Nice-Matin (Nice Littoral et Vallées)
Une pionnière des potagers en ville et en entreprise
Alors que Les 48 Heures de l’agriculture urbaine auront lieu à Toulon les 10 et 11 octobre pour la première fois, Carine Chevrier vante la création de potagers en ville et en entreprise
Alors qu’aujourd'hui, les projets d'agriculture urbaine fleurissent un peu partout dans les villes et sont devenus tendance, Carine Chevrier a fait partie des pionniers dans ce domaine. Cet été – en même temps qu’à Nice d’ailleurs –, cette Varoise a participé à la création du Collectif varois pour l’agriculture urbaine qui regroupe des professionnels paysagistes, agriculteurs, associations environnementales et pour la défense de la biodiversité et du paysage agricole, et citadins engagés. Tous ensemble, ils ont décidé d'organiser, les 10 et 11 octobre, le premier Festival de l'agriculture urbaine à Toulon, « une sorte de Fête de la musique autour du jardinage et de l'agriculture ouverte à tous », selon Carine Chevrier. Ces « 48 heures de l'agriculture urbaine » n'avaient eu lieu l'an dernier que dans quinze villes françaises. Cette année, Toulon en fait partie. Une bonne nouvelle pour cette militante de la première heure.
L’agriculture du futur
Ingénieure agronome originaire de la capitale, Carine Chevrier est venue s'installer à Toulon, dans le Var, en 2008. Après avoir développé, comme chargée de mission, de nombreux projets pour le monde agricole, et favorisé son développement économique et celui du photovoltaïque, la jeune femme a créé, en 2017, sa microentreprise Sème et Récolte. Aux côtés de la Jeune Chambre Economique, elle avait mené, en 2014, une étude prospective sur l'agriculture du futur qui l’a conduit à découvrir la permaculture.
Le but de Sème et Récolte est de développer des jardins participatifs « pour ramener les gens à mettre les mains dans la terre et redécouvrir comment fonctionne le vivant, tout en partageant un moment de plaisir ».
Créer un jardin partagé pour des habitants résidant dans des tours d’immeubles en plein coeur de ville ou un potager d'entreprise pour « oxygéner » les salariés dans le cadre de la qualité de vie au travail, ce n'est pas seulement les aider tous à mettre les mains dans la terre.

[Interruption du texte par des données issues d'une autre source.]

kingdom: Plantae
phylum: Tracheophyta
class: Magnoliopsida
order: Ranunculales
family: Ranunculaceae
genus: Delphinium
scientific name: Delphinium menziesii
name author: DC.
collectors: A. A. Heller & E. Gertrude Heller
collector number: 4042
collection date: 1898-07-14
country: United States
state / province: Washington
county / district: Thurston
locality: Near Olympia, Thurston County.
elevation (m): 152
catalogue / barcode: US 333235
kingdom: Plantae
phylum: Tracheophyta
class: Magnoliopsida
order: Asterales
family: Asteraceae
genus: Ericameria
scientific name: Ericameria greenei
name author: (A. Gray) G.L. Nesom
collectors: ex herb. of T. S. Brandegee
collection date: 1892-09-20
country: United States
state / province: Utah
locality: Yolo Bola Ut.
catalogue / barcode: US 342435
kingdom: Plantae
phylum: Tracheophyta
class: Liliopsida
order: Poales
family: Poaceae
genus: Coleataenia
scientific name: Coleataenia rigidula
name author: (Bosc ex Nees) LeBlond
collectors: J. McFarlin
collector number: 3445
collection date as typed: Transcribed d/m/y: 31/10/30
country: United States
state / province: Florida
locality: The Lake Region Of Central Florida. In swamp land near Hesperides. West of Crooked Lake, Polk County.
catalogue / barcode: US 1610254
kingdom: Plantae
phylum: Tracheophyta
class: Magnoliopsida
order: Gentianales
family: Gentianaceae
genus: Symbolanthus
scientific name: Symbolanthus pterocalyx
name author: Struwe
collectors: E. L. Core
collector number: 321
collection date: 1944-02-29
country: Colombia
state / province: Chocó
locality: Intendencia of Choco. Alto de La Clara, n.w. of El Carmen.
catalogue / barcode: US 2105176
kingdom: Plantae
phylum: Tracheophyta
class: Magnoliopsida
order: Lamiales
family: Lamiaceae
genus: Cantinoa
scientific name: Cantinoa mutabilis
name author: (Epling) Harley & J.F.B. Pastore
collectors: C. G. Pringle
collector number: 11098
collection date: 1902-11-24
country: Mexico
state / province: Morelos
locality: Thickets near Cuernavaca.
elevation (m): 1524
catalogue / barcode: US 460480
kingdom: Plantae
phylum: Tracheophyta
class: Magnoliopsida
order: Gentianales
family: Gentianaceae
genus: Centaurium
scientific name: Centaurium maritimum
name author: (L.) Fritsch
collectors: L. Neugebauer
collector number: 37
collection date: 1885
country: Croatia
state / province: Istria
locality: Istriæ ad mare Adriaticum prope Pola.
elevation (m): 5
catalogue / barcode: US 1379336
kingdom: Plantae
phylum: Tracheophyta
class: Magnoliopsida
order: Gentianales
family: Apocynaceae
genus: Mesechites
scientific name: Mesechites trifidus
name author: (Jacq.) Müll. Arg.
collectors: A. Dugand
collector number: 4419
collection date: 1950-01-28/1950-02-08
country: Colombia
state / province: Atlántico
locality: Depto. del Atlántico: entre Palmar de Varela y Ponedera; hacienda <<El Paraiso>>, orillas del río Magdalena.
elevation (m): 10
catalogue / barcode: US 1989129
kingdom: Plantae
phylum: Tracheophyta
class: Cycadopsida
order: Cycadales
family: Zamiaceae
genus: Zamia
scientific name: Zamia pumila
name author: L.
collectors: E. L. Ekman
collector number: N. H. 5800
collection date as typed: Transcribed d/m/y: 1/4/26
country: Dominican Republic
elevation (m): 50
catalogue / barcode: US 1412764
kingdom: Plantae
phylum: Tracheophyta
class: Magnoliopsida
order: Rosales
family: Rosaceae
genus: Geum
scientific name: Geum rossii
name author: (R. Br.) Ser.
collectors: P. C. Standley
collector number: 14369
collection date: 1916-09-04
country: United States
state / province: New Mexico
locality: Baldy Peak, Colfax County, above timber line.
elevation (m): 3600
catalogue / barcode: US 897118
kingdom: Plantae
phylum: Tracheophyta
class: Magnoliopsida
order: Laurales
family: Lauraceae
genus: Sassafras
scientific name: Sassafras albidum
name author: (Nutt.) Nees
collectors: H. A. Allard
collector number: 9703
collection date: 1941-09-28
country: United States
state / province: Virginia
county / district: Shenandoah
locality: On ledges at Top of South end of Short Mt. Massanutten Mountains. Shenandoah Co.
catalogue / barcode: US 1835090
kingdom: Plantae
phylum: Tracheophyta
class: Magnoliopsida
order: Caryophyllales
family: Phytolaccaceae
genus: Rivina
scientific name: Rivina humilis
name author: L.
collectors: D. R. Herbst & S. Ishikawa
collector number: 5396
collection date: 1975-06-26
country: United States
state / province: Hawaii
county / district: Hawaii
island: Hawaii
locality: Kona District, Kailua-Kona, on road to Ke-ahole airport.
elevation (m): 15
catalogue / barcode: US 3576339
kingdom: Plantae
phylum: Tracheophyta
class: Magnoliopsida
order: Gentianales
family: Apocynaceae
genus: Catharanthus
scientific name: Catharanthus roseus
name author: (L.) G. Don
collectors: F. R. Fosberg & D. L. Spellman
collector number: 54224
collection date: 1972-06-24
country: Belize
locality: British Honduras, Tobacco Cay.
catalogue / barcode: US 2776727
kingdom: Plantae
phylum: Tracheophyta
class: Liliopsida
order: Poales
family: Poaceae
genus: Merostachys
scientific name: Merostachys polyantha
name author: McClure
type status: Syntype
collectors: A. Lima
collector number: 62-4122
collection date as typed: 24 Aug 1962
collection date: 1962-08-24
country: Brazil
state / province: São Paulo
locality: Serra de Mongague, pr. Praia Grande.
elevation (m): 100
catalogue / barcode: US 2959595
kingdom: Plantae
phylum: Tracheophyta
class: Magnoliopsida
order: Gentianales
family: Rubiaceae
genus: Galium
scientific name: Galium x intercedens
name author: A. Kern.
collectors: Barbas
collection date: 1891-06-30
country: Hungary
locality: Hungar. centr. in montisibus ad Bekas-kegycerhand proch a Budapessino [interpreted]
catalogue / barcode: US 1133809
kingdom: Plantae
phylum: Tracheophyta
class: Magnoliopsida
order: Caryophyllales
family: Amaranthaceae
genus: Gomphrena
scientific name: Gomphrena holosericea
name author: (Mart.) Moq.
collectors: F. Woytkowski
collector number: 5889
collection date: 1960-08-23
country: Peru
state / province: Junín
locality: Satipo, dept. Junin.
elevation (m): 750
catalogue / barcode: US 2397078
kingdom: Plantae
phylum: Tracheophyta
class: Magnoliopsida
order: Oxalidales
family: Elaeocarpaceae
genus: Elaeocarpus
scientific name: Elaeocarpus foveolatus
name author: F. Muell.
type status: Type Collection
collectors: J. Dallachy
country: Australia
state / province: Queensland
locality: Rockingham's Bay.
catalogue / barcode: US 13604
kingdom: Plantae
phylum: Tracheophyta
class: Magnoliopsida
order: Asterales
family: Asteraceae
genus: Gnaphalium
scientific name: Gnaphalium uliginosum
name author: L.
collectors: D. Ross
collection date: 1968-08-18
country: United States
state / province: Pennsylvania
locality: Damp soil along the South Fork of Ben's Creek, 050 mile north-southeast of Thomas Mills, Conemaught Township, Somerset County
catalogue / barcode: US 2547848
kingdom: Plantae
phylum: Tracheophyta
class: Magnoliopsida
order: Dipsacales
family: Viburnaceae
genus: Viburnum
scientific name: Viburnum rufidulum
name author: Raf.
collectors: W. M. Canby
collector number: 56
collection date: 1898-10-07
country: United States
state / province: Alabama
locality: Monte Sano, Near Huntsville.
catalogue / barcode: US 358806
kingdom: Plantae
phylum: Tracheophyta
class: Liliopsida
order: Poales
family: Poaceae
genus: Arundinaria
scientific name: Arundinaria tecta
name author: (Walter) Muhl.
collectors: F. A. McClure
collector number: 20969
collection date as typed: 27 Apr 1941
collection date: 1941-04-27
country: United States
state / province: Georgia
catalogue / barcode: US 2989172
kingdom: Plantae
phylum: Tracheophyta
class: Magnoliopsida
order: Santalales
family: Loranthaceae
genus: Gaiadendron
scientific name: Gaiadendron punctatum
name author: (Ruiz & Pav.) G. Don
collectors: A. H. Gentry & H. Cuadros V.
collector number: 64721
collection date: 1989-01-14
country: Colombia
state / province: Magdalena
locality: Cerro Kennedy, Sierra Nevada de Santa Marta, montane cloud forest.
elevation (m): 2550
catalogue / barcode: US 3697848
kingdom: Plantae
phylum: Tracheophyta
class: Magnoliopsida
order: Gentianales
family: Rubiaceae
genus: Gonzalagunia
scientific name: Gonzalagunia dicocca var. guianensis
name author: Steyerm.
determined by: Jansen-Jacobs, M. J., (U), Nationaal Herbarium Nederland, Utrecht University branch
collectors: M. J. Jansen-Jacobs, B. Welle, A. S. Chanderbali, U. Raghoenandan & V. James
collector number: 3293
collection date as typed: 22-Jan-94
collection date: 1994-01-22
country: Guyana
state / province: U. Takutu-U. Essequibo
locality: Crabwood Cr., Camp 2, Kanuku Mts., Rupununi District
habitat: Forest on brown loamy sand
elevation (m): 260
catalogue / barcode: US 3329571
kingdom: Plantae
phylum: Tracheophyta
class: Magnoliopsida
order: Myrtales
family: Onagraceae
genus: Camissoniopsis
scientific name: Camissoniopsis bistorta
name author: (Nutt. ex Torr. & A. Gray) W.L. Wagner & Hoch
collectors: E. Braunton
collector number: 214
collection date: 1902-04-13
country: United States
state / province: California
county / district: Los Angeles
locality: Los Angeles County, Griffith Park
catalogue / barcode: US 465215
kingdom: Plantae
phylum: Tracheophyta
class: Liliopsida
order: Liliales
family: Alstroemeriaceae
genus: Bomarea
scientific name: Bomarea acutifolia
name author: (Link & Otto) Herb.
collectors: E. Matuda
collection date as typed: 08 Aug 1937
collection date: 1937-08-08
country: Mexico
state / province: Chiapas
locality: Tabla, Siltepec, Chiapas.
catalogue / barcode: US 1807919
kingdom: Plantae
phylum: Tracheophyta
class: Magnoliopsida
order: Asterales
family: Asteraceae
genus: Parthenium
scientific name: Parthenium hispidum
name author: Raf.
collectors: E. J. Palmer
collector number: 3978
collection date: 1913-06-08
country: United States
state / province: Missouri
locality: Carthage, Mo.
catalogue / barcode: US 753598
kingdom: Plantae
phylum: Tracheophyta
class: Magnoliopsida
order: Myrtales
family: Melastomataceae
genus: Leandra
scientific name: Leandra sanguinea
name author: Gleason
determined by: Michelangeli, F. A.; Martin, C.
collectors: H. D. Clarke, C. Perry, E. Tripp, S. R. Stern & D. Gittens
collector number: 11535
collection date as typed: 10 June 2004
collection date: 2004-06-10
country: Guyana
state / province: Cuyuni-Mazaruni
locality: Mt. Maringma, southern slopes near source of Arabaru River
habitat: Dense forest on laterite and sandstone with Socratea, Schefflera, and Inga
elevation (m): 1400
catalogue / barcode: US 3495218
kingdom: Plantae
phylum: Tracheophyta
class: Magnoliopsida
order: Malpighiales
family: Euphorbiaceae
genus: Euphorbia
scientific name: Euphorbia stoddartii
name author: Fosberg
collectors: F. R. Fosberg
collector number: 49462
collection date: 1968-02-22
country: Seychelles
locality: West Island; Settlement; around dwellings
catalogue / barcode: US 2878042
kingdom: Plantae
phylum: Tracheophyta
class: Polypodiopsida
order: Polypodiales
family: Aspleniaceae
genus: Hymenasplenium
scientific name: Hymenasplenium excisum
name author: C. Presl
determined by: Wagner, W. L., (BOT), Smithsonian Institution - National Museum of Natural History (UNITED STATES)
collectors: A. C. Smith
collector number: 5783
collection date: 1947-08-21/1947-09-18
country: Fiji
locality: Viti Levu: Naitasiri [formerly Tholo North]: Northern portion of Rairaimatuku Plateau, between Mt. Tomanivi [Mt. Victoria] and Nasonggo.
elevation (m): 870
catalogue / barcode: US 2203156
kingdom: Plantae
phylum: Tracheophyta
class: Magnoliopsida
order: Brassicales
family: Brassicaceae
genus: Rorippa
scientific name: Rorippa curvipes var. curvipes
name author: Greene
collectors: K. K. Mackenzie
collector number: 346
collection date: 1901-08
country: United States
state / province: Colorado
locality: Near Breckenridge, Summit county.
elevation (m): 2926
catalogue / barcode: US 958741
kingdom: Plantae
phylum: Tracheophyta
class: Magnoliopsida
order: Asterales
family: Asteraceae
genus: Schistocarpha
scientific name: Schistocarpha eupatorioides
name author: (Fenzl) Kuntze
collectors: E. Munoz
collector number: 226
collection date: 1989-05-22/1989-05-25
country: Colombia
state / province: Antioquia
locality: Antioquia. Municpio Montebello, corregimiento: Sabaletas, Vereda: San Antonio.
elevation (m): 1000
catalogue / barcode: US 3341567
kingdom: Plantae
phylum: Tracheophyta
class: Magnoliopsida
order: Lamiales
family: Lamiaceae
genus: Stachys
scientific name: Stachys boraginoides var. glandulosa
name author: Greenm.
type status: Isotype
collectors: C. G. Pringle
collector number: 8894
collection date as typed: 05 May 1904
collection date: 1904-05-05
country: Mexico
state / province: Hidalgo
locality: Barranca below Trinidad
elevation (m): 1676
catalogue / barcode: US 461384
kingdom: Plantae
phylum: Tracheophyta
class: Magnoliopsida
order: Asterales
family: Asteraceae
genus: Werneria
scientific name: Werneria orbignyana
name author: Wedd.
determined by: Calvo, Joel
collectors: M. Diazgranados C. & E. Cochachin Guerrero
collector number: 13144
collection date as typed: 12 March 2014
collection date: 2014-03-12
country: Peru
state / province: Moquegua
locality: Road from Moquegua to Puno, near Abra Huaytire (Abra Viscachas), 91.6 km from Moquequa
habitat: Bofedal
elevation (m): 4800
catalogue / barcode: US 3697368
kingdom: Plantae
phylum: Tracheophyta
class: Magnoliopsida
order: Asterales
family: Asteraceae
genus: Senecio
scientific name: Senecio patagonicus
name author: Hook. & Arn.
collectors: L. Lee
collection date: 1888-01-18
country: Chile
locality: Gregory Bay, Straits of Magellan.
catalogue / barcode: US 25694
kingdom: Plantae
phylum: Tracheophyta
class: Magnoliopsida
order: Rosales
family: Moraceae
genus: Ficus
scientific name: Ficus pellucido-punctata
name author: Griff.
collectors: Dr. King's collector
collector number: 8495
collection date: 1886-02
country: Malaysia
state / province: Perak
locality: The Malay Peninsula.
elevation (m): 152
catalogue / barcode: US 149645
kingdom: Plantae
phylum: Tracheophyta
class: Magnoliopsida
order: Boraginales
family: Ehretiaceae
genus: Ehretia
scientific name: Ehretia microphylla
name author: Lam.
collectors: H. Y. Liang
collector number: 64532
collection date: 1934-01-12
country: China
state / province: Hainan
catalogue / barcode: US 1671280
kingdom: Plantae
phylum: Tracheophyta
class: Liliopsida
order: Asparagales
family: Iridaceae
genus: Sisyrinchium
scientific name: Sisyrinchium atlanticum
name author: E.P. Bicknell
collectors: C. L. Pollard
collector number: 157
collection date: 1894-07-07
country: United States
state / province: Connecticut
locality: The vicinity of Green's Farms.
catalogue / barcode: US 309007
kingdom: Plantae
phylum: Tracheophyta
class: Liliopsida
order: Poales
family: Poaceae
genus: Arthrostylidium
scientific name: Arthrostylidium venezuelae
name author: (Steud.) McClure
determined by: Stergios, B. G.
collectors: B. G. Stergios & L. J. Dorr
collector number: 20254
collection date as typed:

C'est aussi les amener à s'interroger : « L'idée, c'est d'apprendre à observer, à se poser des questions, quelles associations entre les plantes, pourquoi ça marche ou pas, et d'amener les gens à se réintéresser et à observer la nature, pour faire avec la nature, malgré les contraintes. » Dans le quartier de La Rode à Toulon
où Carine Chevrier gère notamment plusieurs jardinières mises à disposition par la ville, il est écrit sur le panneau « Agriculture urbaine. Un écosystème productif. » Car au fond, c'est quoi l’agriculture urbaine ? « D'après la définition, c'est tout ce qui regroupe la production agricole en ville et en périphérie, et qui alimente la ville, comme les AMAP(1), les jardins partagés, les fermes pédagogiques et certains jardins individuels, explique-t-elle. L'idée est qu'il faut revenir à une alimentation destinée à la ville, sans faire des kilomètres pour aller chercher des salades ou des fraises par exemple. » Du circuit court sans production de CO2 inutile en somme.
La force des réseaux
Le but de Sème et Récolte est donc de développer des jardins participatifs « pour ramener les gens à mettre les mains dans la terre et redécouvrir comment fonctionne le vivant, tout en partageant un moment de plaisir ». Si le recours aux circuits courts nous paraît aujourd'hui évident, il y a quelques années, Carine Chevrier a dû partir en croisade pour convaincre autour d'elle de multiplier ces potagers, notamment en entreprise. A travers les réseaux économiques de l'écosystème varois (l'espace de coworking L'Archipel à Toulon, la chambre de commerce, l'association de commerçants Afuzi à La Garde, la Région Sud...), Carine Chevrier a développé plusieurs projets de plantations et d'ateliers participatifs avec du public et dans les entreprises. « En 2017, il y avait des jardins partagés à Toulon mais sur les projets d'agriculture urbaine, nous n'étions pas nombreux, c'était laborieux. Il y avait une tendance de fond sur l'environnement mais très associative. Aujourd'hui, l'agriculture urbaine s'installe. Il y a d'autres entrepreneurs qui avancent sur le sujet », se réjouit l’ingénieure agronome. Ce festival de l’agriculture urbaine scelle ainsi un changement des mentalités. Une sensibilisation grandissante du public, des collectivités et des entreprises autour de ces questions. A travers des conférences, ateliers, ventes de plantes et semis, et portes ouvertes de ces jardins partagés, AMAP et fermes pédagogiques de toute l’aire toulonnaise et même au-delà, le rêve de Carine Chevrier se concrétise. Membre du réseau Noocity (une startup portugaise qui fournit des jardinières adaptées et intelligentes car légères et économes en eau), la quadragénaire espère voir fleurir à l’avenir à Toulon, comme dans d’autres grandes villes du réseau comme à Marseille et à Nice, des potagers sur les toits terrasses des immeubles. « Ce serait une première. » (1)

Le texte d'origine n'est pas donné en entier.